For the past week I've been working at home while the Things hang out and watch way too much teevee and get way too little exercise.
For purposes of illustration and explanation, you need to know that my computer, my lifeline, is in my bedroom.
In that bedroom I have a wooden kitchen chair to sit on, or my bed. I switch between the chair and the bed and the chair and the bed with frequency while working on said 'pyooter, but I'll tell y'all right now that the MOST comfy position to work in is FLAT ON MY BACK, with the computer propped up on my legs.
Even so, I still have to switch positions from time to time. I didn't think there would be a day when I could say "it's possible to get sore from lying down," or even that "I'm making my living on my back," but I guess that day has come.
I'm sure I'll miss it tomorrow when I'm back in the office and the Things are getting ready to vacation with their Dad. Slumping in my office chair simply does not lend itself to salacious witticisms, or the possible development of decubitus ulcers, the way the whole bed thing does.
Overheard in the living room:
Thing 2: Gah!
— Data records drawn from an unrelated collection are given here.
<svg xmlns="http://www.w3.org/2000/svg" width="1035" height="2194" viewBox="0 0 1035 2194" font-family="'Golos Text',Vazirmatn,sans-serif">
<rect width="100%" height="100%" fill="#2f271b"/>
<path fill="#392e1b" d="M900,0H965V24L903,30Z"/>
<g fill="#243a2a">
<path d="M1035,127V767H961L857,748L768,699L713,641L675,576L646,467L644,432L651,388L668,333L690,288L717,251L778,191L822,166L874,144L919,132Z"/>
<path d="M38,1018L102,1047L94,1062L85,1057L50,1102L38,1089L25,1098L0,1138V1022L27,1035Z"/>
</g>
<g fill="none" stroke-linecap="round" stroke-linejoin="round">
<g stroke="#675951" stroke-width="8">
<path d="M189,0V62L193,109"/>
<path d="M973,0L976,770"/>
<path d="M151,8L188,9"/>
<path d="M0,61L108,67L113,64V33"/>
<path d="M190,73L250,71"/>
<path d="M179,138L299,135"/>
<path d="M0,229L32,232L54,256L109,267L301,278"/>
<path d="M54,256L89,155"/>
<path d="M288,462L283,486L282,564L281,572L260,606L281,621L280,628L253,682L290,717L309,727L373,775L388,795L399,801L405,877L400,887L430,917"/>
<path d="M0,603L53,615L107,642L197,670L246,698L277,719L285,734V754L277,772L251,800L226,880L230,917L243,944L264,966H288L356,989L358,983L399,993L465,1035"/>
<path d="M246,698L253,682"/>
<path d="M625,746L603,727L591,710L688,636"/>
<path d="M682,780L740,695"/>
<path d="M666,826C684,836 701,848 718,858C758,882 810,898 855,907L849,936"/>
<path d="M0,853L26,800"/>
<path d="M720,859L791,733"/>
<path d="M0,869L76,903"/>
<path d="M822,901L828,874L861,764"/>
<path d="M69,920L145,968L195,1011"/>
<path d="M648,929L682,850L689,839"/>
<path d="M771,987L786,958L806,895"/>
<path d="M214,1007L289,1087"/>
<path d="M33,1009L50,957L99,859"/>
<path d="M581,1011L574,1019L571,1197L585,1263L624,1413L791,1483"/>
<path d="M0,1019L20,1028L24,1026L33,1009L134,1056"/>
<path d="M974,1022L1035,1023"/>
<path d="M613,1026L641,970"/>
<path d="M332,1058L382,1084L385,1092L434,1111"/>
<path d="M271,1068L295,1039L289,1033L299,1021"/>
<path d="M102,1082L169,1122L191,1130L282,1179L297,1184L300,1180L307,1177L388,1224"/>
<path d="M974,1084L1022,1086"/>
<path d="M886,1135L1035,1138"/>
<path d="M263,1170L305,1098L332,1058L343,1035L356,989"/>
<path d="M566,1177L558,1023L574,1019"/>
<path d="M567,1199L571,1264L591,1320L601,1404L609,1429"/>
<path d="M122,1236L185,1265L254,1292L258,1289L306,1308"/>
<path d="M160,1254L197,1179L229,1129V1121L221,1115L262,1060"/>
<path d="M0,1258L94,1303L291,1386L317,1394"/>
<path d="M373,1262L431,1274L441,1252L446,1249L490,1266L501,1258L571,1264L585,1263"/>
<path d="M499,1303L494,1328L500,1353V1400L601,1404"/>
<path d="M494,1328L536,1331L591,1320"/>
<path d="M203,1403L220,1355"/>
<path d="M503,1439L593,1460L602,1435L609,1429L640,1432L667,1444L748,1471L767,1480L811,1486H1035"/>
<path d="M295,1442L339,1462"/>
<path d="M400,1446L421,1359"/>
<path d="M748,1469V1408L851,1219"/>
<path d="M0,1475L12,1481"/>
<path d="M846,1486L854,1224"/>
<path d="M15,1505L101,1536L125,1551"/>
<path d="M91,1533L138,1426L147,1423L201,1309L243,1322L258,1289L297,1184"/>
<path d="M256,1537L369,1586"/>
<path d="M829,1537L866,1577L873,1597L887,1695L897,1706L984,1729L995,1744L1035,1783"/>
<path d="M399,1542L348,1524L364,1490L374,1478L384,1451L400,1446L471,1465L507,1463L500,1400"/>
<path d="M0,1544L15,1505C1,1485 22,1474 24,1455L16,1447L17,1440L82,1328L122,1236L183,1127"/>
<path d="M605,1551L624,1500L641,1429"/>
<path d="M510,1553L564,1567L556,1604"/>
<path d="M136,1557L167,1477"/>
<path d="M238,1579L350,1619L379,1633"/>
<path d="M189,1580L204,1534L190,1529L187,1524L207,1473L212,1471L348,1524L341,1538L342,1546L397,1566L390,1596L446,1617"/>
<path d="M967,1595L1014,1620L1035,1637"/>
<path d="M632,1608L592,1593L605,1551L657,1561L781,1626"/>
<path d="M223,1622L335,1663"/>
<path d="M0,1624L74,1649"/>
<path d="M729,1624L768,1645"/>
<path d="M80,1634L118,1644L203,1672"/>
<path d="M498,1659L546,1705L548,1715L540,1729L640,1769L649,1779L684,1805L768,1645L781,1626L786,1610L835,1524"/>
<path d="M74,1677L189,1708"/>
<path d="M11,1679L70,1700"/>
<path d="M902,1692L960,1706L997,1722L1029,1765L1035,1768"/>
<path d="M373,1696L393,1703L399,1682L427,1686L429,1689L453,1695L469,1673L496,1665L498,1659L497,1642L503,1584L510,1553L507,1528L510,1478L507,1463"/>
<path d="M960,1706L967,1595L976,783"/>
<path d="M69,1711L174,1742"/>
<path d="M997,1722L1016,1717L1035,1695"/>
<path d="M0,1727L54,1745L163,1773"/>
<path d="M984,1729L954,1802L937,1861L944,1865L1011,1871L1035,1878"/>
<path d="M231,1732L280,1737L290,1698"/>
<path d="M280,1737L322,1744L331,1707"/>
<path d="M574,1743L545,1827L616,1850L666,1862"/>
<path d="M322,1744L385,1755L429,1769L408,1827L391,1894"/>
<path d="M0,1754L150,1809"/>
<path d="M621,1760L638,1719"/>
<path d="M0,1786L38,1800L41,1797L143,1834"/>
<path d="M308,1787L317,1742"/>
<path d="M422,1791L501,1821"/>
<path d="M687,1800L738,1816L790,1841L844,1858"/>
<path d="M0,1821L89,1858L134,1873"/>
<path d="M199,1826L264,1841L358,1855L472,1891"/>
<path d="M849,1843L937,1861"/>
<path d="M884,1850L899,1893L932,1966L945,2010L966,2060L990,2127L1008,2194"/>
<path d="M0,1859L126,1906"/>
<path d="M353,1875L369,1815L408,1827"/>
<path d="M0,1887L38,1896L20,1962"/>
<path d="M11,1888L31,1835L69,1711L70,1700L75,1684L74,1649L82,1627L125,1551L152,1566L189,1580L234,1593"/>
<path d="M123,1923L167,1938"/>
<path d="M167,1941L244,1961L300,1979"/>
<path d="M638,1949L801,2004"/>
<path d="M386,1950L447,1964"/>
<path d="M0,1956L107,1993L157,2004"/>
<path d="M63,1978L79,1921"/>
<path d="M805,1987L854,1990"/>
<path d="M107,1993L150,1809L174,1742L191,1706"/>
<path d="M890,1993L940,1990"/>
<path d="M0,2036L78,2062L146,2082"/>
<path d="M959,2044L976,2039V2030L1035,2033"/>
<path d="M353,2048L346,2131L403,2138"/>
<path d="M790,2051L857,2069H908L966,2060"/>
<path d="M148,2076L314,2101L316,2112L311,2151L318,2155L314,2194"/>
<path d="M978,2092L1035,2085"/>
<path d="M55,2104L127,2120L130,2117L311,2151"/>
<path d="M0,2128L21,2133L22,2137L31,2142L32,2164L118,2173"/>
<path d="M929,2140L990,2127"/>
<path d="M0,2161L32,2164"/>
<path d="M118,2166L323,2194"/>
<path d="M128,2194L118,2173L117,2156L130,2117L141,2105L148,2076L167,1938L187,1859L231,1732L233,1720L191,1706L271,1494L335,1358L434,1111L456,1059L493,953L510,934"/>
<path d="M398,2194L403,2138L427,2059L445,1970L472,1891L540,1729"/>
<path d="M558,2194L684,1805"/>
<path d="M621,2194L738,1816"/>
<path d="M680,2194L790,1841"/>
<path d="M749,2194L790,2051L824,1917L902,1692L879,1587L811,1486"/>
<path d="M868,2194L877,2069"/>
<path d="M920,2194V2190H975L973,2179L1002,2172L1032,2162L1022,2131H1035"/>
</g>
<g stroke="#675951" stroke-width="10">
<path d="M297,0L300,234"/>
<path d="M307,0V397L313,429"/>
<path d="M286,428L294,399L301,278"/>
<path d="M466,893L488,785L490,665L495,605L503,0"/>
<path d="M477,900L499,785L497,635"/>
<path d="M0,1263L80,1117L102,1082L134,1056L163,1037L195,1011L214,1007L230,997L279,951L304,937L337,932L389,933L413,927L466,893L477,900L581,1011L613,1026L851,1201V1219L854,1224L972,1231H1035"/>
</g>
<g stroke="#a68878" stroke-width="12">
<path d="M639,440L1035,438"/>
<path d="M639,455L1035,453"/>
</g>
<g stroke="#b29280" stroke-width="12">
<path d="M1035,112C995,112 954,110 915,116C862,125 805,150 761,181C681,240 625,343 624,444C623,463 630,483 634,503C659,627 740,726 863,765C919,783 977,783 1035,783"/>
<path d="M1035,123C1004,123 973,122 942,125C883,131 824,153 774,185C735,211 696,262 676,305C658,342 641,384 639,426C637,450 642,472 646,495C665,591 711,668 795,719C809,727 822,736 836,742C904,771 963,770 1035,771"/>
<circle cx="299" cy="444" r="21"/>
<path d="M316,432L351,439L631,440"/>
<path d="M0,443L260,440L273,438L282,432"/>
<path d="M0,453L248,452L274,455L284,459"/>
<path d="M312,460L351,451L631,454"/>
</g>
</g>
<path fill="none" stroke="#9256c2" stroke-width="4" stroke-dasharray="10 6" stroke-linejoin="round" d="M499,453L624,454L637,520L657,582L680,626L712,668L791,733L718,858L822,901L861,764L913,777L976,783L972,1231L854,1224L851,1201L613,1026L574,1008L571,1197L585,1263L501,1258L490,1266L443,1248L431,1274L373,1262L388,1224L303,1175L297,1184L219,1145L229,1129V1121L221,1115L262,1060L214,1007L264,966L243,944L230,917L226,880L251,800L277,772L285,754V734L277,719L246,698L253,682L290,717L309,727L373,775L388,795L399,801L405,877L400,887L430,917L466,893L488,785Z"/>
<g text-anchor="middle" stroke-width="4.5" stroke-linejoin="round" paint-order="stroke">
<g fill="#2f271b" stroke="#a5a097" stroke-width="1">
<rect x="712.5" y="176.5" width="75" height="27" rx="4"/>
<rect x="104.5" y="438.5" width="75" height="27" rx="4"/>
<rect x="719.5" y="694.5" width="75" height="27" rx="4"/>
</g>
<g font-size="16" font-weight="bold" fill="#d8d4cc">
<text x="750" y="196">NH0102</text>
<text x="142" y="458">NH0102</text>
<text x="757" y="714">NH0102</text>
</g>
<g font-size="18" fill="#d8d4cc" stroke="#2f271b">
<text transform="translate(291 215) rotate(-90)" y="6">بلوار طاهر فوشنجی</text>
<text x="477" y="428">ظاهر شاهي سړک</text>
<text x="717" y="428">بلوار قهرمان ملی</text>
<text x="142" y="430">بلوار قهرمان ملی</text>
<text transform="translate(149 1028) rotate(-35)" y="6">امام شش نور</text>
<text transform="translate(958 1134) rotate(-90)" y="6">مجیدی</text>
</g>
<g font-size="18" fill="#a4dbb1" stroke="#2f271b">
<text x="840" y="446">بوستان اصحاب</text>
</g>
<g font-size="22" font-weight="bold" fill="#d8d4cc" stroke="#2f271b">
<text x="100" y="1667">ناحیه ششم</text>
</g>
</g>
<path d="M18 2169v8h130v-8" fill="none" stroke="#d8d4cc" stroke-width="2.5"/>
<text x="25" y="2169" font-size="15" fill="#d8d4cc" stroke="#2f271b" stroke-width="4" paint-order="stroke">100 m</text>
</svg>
My throat is all cloggy! It feels like I've got a slug in it!
Thing 1: Well, drink some water. Or eat some SALT!
I'm fixin' to commence to gettin' back on the fitness trail. I wandered off it for a little while, but I think I see where I left it and can pick up the scent just fine. (Smells like sweat, maybe).
It's time to get back in the pool, or on the treadmill, or something, ANYTHING. Life is equilibrating again, and it's time to take the time for me, because how am I going to grow up to be a crabby old lady if I don't stay healthy long enough to be a curmudgeonly pain in everyone else's ass?
It's a fair question, y'all.
Jigsaw puzzles? Happy hobby or work of the devil?
Short one today, folks. I've got to get back to the grindstone. There's still a little nose left.